▸ Directions
Begin with the first line of the material and write out each line exactly, ending with the line that contains "de Control de". Pictures are not part of the copy.

▸ Data records
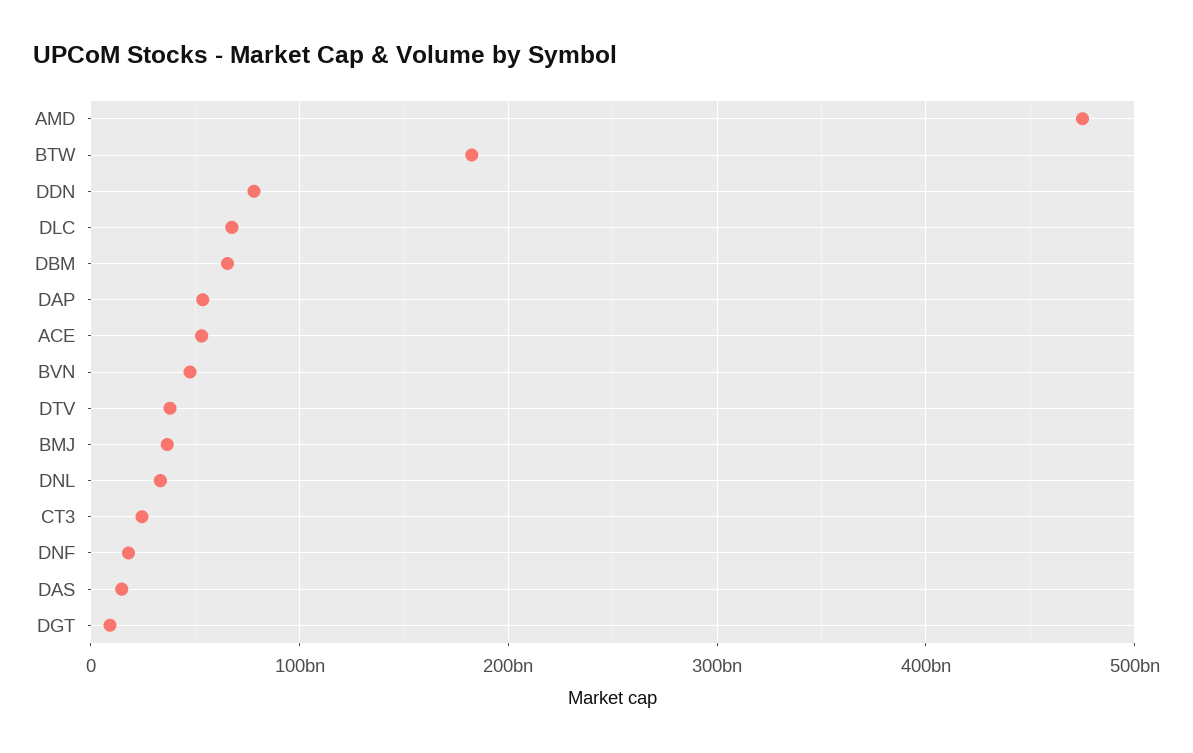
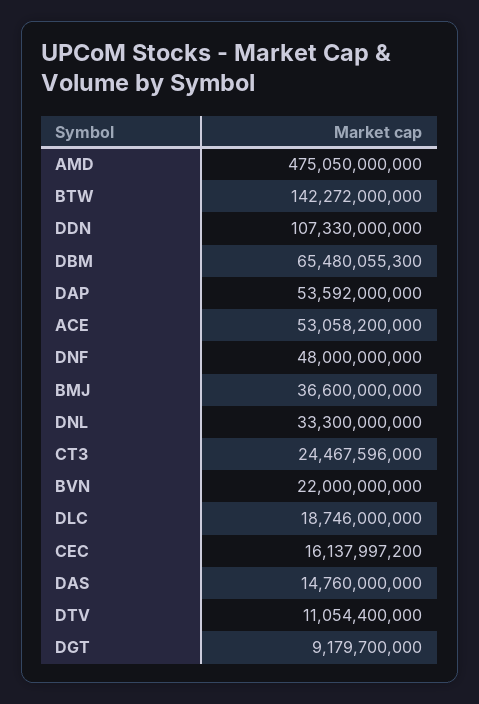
  {
    "AMD": 475050000000,
-   "BTW": 180000000000,
+   "BTW": 142272000000,
-   "DDN": 80000000000,
+   "DDN": 107330000000,
-   "DLC": 70000000000,
+   "DLC": 18746000000,
    "DBM": 65480055300,
    "DAP": 53592000000,
    "ACE": 53058200000,
-   "BVN": 50000000000,
+   "BVN": 22000000000,
-   "DTV": 40000000000,
+   "DTV": 11054400000,
    "BMJ": 36600000000,
    "DNL": 33300000000,
    "CT3": 24467596000,
-   "DNF": 20000000000,
+   "DNF": 48000000000,
    "DAS": 14760000000,
-   "DGT": 9179700000
+   "DGT": 9179700000,
+   "CEC": 16137997200
  }

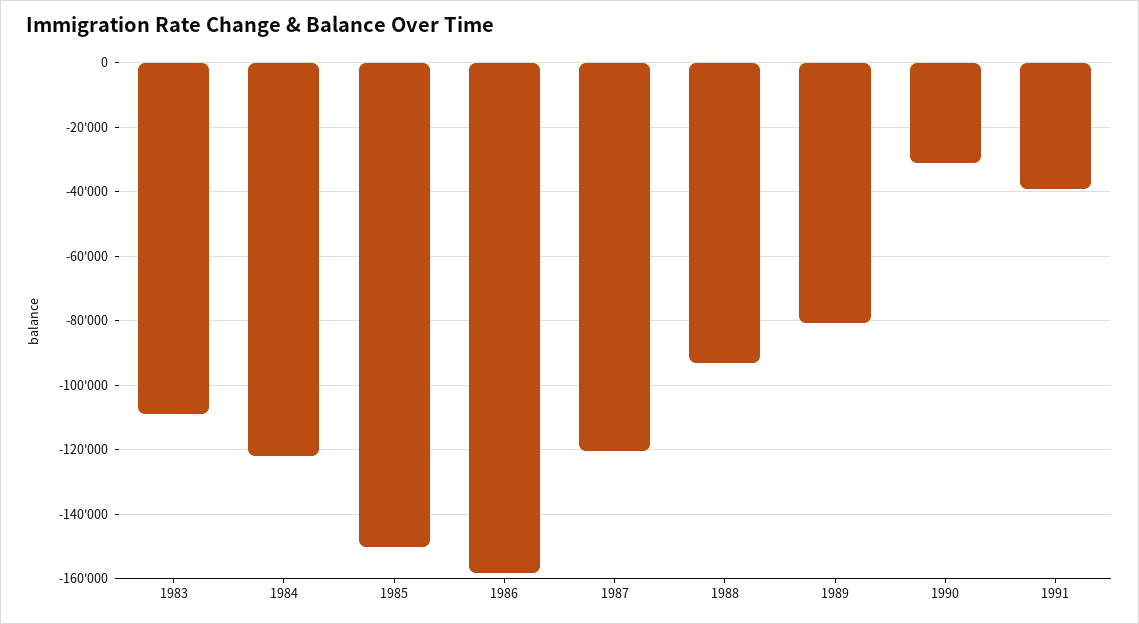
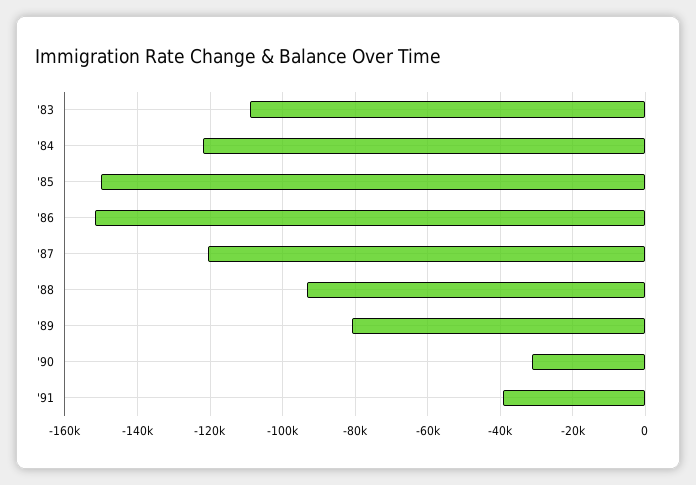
  {
    "1983": -110000,
    "1984": -122000,
    "1985": -150000,
-   "1986": -158000,
+   "1986": -152000,
    "1987": -120000,
    "1988": -94000,
    "1989": -80000,
    "1990": -32000,
    "1991": -40000
  }

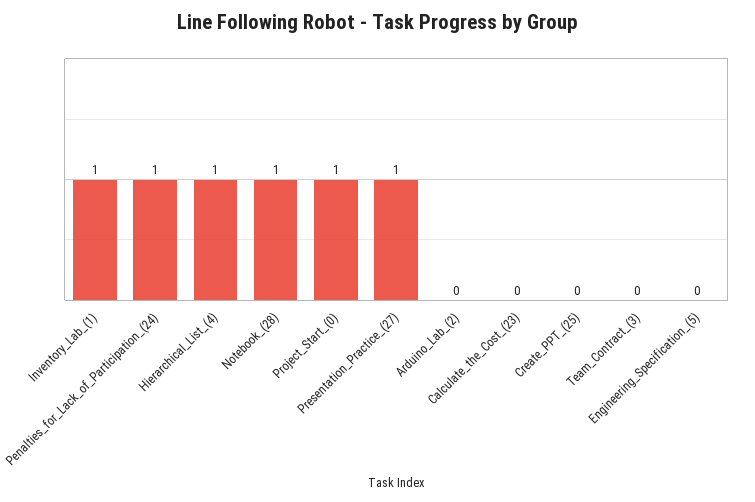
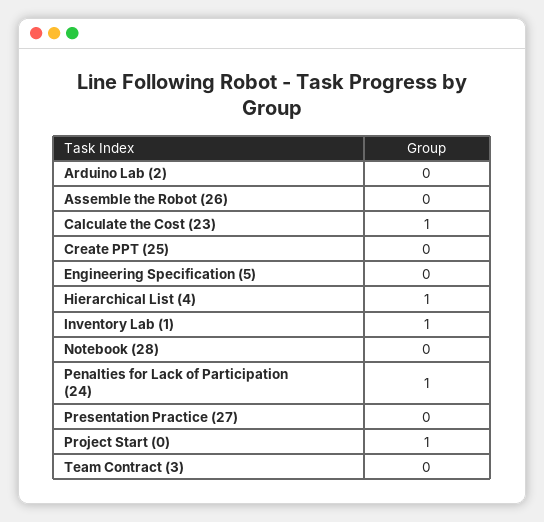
  {
    "Inventory_Lab_(1)": 1,
    "Penalties_for_Lack_of_Participation_(24)": 1,
    "Hierarchical_List_(4)": 1,
-   "Notebook_(28)": 1,
+   "Notebook_(28)": 0,
    "Project_Start_(0)": 1,
-   "Presentation_Practice_(27)": 1,
+   "Presentation_Practice_(27)": 0,
    "Arduino_Lab_(2)": 0,
-   "Calculate_the_Cost_(23)": 0,
+   "Calculate_the_Cost_(23)": 1,
    "Create_PPT_(25)": 0,
    "Team_Contract_(3)": 0,
-   "Engineering_Specification_(5)": 0
+   "Engineering_Specification_(5)": 0,
+   "Assemble the Robot (26)": 0
  }

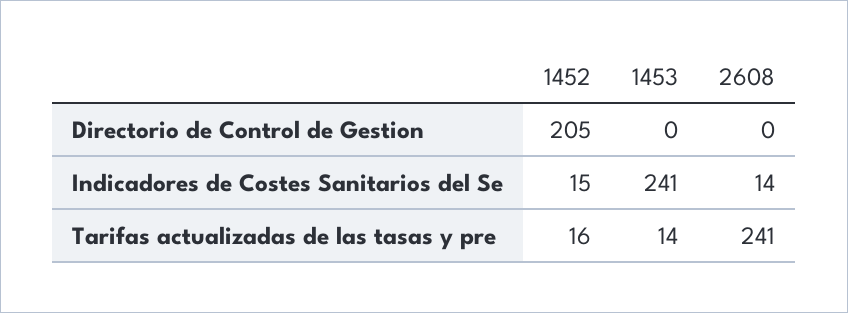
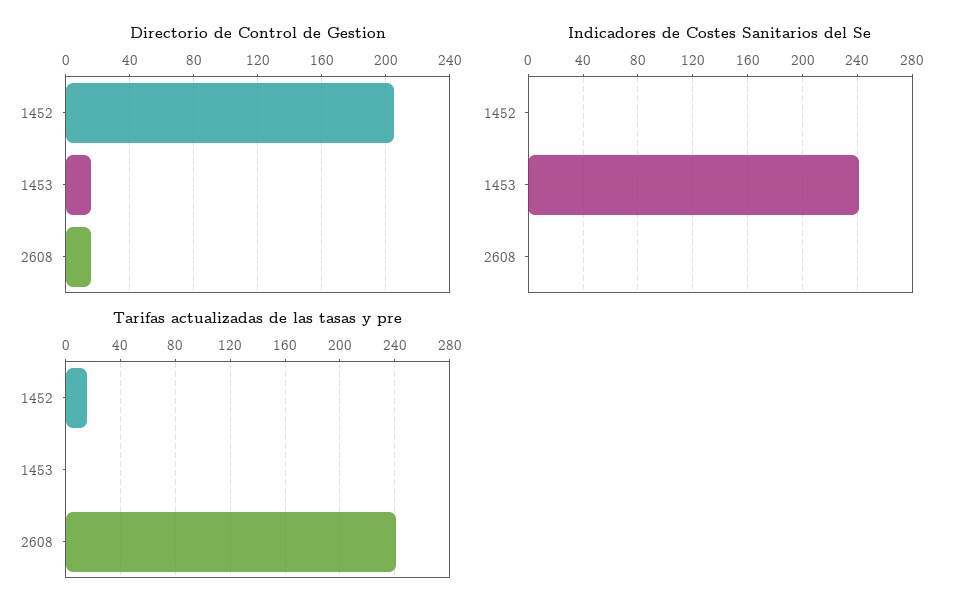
  {
    "Directorio de Control de Gestion": {
      "1452": 205,
-     "1453": 0,
+     "1453": 15,
-     "2608": 0
+     "2608": 15
    },
    "Indicadores de Costes Sanitarios del Se": {
-     "1452": 15,
+     "1452": 0,
      "1453": 241,
-     "2608": 14
+     "2608": 0
    },
    "Tarifas actualizadas de las tasas y pre": {
      "1452": 16,
-     "1453": 14,
+     "1453": 0,
      "2608": 241
    }
  }

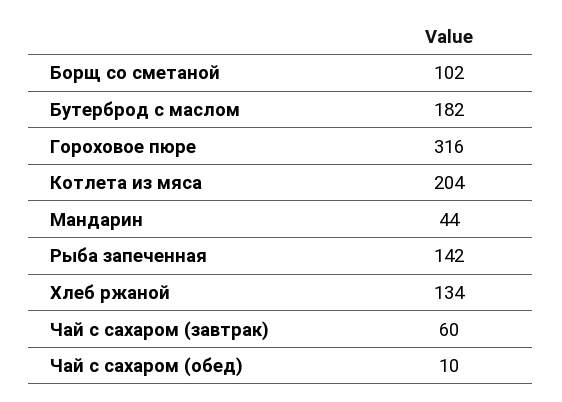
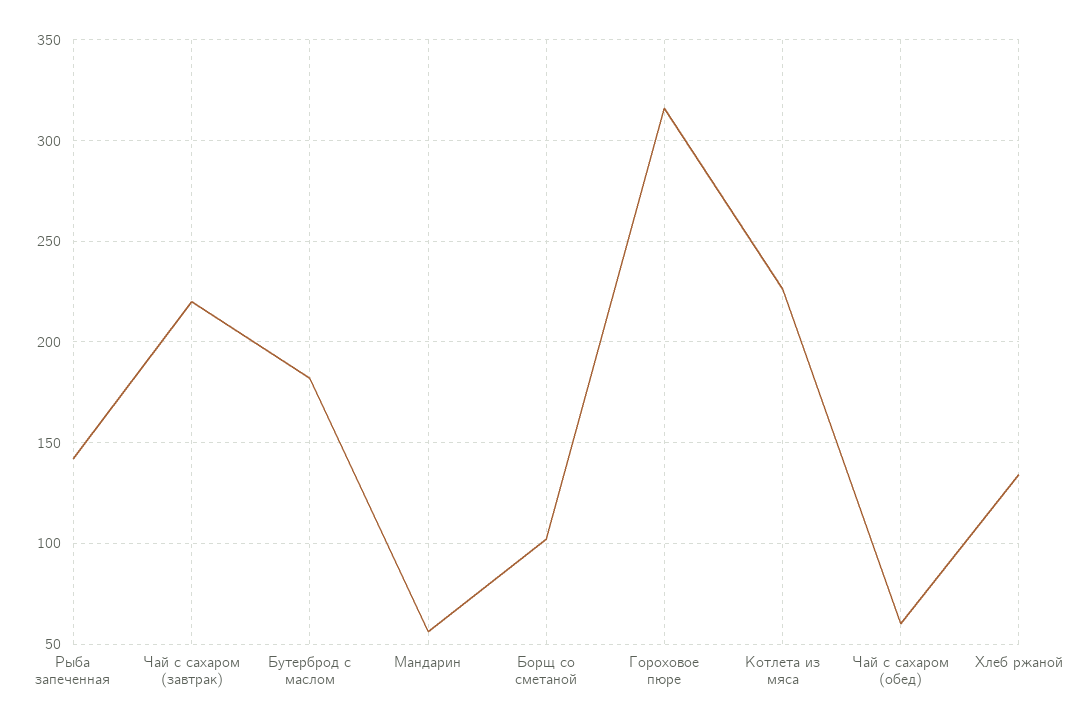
  {
    "Борщ со сметаной": 102,
    "Бутерброд с маслом": 182,
    "Гороховое пюре": 316,
-   "Котлета из мяса": 204,
+   "Котлета из мяса": 225,
-   "Мандарин": 44,
+   "Мандарин": 55,
    "Рыба запеченная": 142,
    "Хлеб ржаной": 134,
-   "Чай с сахаром (завтрак)": 60,
+   "Чай с сахаром (завтрак)": 220,
-   "Чай с сахаром (обед)": 10
+   "Чай с сахаром (обед)": 60
  }

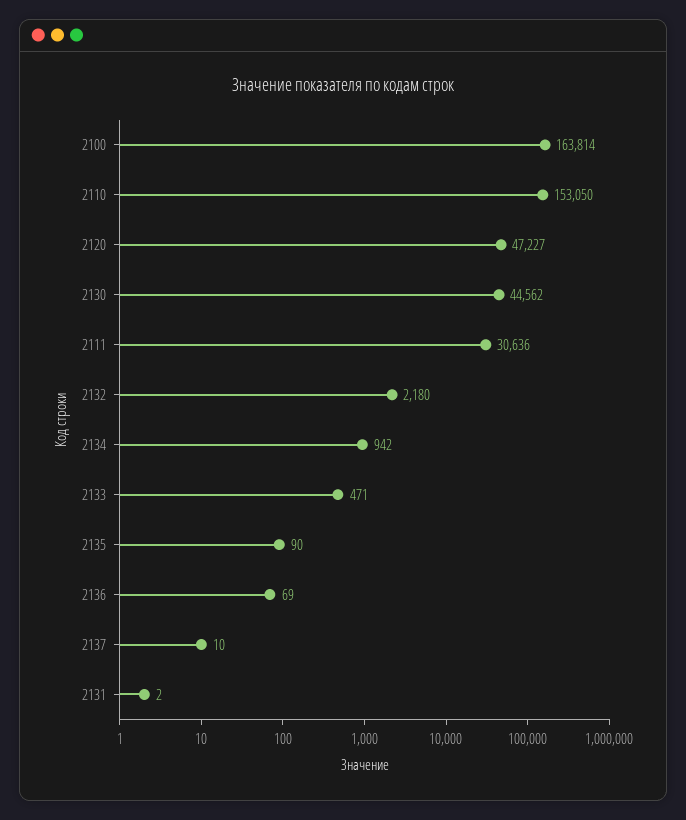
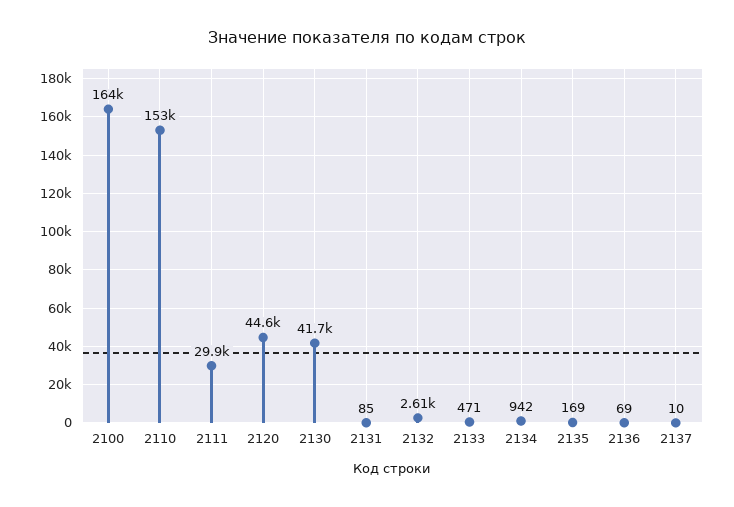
  {
    "2100": 163814,
    "2110": 153050,
-   "2120": 47227,
+   "2120": 44600,
-   "2130": 44562,
+   "2130": 41700,
-   "2111": 30636,
+   "2111": 29900,
-   "2132": 2180,
+   "2132": 2610,
    "2134": 942,
    "2133": 471,
-   "2135": 90,
+   "2135": 169,
    "2136": 69,
    "2137": 10,
-   "2131": 2
+   "2131": 85
  }

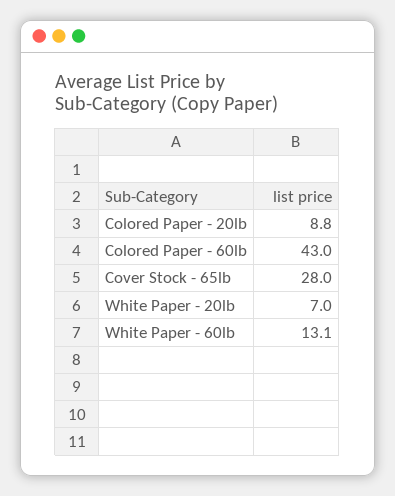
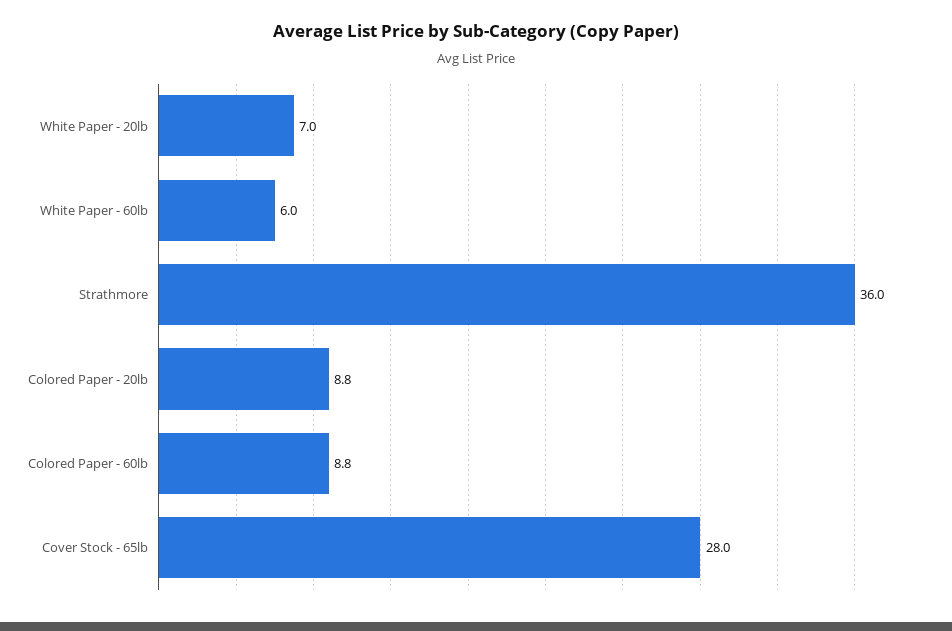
  {
    "Colored Paper - 20lb": 8.8,
-   "Colored Paper - 60lb": 43,
+   "Colored Paper - 60lb": 8.8,
    "Cover Stock - 65lb": 28,
    "White Paper - 20lb": 7,
-   "White Paper - 60lb": 13.1
+   "White Paper - 60lb": 6,
+   "Strathmore": 36
  }

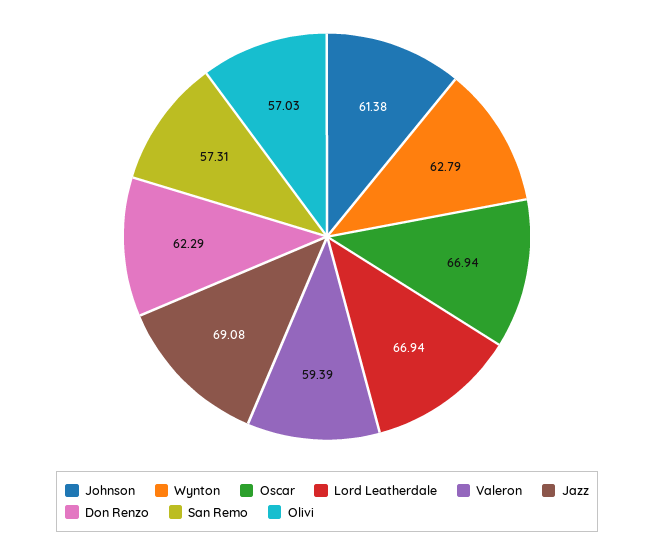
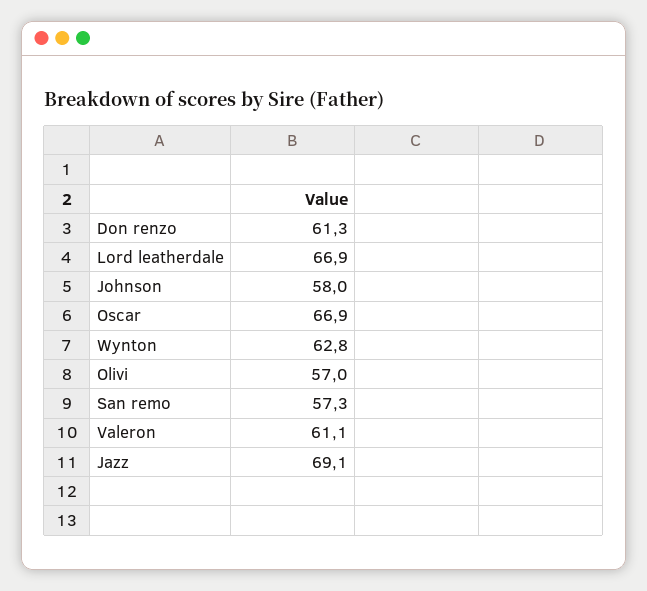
  {
-   "Johnson": 61.38,
+   "Johnson": 58,
    "Wynton": 62.79,
    "Oscar": 66.94,
    "Lord Leatherdale": 66.94,
-   "Valeron": 59.39,
+   "Valeron": 61.1,
    "Jazz": 69.08,
-   "Don Renzo": 62.29,
+   "Don Renzo": 61.3,
    "San Remo": 57.31,
    "Olivi": 57.03
  }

▸ Task solution
  {
    "AMD": 475050000000,
-   "BTW": 180000000000,
+   "BTW": 142272000000,
-   "DDN": 80000000000,
+   "DDN": 107330000000,
-   "DLC": 70000000000,
+   "DLC": 18746000000,
    "DBM": 65480055300,
    "DAP": 53592000000,
    "ACE": 53058200000,
-   "BVN": 50000000000,
+   "BVN": 22000000000,
-   "DTV": 40000000000,
+   "DTV": 11054400000,
    "BMJ": 36600000000,
    "DNL": 33300000000,
    "CT3": 24467596000,
-   "DNF": 20000000000,
+   "DNF": 48000000000,
    "DAS": 14760000000,
-   "DGT": 9179700000
+   "DGT": 9179700000,
+   "CEC": 16137997200
  }

  {
    "1983": -110000,
    "1984": -122000,
    "1985": -150000,
-   "1986": -158000,
+   "1986": -152000,
    "1987": -120000,
    "1988": -94000,
    "1989": -80000,
    "1990": -32000,
    "1991": -40000
  }

  {
    "Inventory_Lab_(1)": 1,
    "Penalties_for_Lack_of_Participation_(24)": 1,
    "Hierarchical_List_(4)": 1,
-   "Notebook_(28)": 1,
+   "Notebook_(28)": 0,
    "Project_Start_(0)": 1,
-   "Presentation_Practice_(27)": 1,
+   "Presentation_Practice_(27)": 0,
    "Arduino_Lab_(2)": 0,
-   "Calculate_the_Cost_(23)": 0,
+   "Calculate_the_Cost_(23)": 1,
    "Create_PPT_(25)": 0,
    "Team_Contract_(3)": 0,
-   "Engineering_Specification_(5)": 0
+   "Engineering_Specification_(5)": 0,
+   "Assemble the Robot (26)": 0
  }

  {
    "Directorio de Control de Gestion": {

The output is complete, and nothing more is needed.